Data Highways To Make For Faster Computers, NetworksData Highways To Make For Faster Computers, Networks
Intel and rival AMD push new interconnect standards, designed to be PCI's successors
Industry vendors last week approved a new data transport standard that will change the way electrons move about inside PCs, servers, and networking gear and produce faster and more flexible devices. The emerging standard, developed by Intel, is designed to be a successor to PCI technology, the dominant protocol for connecting peripheral devices such as graphics, sound, and network cards to computers.
Components built to the new specification, dubbed 3GIO (third-generation input/output), will give computing devices considerably more internal bandwidth than PCI-based devices. 3GIO will move data at speeds of up to 6.6 Gbps--six times faster than PCI-X, the fastest version of PCI available. PC makers will incorporate the 3GIO specification into a new Intel I/O architecture called Arapahoe. Products based on Arapahoe should begin showing up in the latter half of 2003, according to Intel officials. Compaq, Dell, IBM, and Microsoft are backing the specification.
Meanwhile, Intel rival Advanced Micro Devices Inc., along with co-devel-oper API NetWorks Inc., is winning industry support for its own next-gene-ration interconnect architecture, known as HyperTransport. While Intel describes 3GIO as general-purpose I/O technology, HyperTransport is aimed specifically at connecting particular components inside PCs and servers, such as cables from keyboards or disk drives, to the processor or motherboard. Backers say HyperTransport enables components to communicate with each other at speeds up to 12.8 Gbps--48 times faster than existing methods. "With processors becoming faster every day, data transport is becoming the bottleneck," says API NetWorks general manager Dave Rich.
Apple Computer, Cisco Systems, Nvidia, and Sun Microsystems are among 180 technology companies that have endorsed HyperTransport so far. Products using HyperTransport could hit the market later this year, Rich says. Intel hasn't said whether it will endorse Hyper-Transport, but company officials say they view it as complementary to 3GIO.

▶ Dataset:

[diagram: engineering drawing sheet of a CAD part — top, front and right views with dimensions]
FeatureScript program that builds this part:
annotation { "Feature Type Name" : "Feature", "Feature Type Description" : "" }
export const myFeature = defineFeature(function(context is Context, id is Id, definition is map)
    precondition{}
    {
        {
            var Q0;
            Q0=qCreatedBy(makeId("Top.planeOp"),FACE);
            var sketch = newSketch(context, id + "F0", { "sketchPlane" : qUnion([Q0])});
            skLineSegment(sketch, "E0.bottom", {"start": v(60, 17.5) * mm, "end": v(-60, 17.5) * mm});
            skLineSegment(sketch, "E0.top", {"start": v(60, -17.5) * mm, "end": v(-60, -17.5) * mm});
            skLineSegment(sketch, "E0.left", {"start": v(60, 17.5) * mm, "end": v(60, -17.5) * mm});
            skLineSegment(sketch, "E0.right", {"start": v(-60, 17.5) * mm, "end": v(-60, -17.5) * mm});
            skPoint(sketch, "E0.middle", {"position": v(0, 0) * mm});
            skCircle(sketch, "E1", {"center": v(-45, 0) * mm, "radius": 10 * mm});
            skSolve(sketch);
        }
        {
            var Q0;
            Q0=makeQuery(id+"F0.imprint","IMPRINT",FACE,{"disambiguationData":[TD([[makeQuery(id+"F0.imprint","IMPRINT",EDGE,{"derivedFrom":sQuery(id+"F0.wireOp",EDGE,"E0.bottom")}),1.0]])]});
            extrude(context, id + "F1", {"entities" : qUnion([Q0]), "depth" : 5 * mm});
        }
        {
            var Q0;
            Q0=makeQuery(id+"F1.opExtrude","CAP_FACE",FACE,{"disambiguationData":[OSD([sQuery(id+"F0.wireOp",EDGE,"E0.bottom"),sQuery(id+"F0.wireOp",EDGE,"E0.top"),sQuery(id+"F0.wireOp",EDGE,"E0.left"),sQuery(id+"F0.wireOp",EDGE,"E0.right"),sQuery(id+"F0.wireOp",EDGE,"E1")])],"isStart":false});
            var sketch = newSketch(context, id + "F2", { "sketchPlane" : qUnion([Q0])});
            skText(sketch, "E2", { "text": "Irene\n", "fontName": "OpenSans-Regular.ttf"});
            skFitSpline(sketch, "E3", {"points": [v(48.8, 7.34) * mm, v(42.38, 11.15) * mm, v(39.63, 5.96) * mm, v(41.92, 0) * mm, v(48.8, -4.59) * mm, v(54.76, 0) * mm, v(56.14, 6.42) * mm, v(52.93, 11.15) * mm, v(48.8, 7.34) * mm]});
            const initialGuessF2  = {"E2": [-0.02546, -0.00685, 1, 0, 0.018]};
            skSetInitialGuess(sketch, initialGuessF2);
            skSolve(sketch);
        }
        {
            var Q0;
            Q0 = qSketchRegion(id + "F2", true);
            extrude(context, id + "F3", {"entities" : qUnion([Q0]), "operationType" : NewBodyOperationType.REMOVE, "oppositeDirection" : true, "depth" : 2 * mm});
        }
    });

▶ Exercise instructions: Rewrite the article on data transport standards from "Apple Computer, Cisco" to "complementary to 3GIO.", putting "early next year" in place of "later this year". The material is not needed for anything here.

▶ Expected answer:
Apple Computer, Cisco Systems, Nvidia, and Sun Microsystems are among 180 technology companies that have endorsed HyperTransport so far. Products using HyperTransport could hit the market early next year, Rich says. Intel hasn't said whether it will endorse Hyper-Transport, but company officials say they view it as complementary to 3GIO.